Despite these obvious discrepancies in his argument, I must also point out the fact that Lillback provides AMPLE evidence to support his claim that Washington was NOT a Deist. The simple fact that these prayers exist is sufficient proof of this fact. Regardless of who Washington was praying to, the fact remains that he did, in the end, pray regularly.
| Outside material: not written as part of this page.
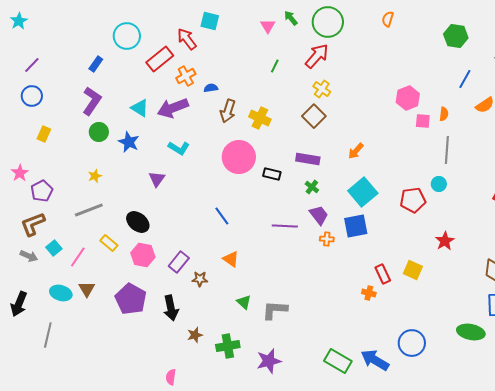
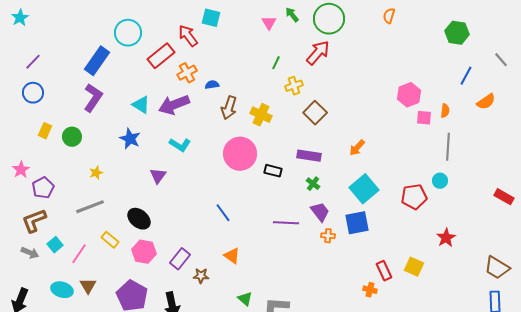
blue rectangle: (96, 64) -> (97, 61), size x1.8
yellow cross: (322, 89) -> (294, 86), moved, turned 36
green circle: (99, 132) -> (72, 137), moved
In addition, there are a number of statements in Washington's "written prayers" that seem to suggest at least a possible allegiance to Christian philosophy. For example, Washington regularly issued thanksgiving and fasting proclamations, which seem to petition God for a forgiveness of sin. Phrases like, "we may unite in most humbly offering our prayers and supplications to the great Lord and Ruler of Nations and beseech him to pardon our national and other transgressions" (Source here). Or other instances where Washington states, "Instant to be observed as a day of 'fasting, humiliation and prayer, humbly to supplicate the mercy of Almighty God' that it would please him to pardon all our manifold sins and transgressions" (Source here). Clearly there is AT LEAST a remnant of Christian belief, and possibly a sincere devotion to Jesus as the savior of mankind.

Regardless of what we may insinuate from these various statements, the fact remains that there are NO specific public or private records showing Washington in prayer to the Christian God. While I will agree that Washington is far from a Deist and that he did pray and believe in a great deal of Christian doctrine, I remain unconvinced that he was an ORTHODOX Christian as Lillback suggests.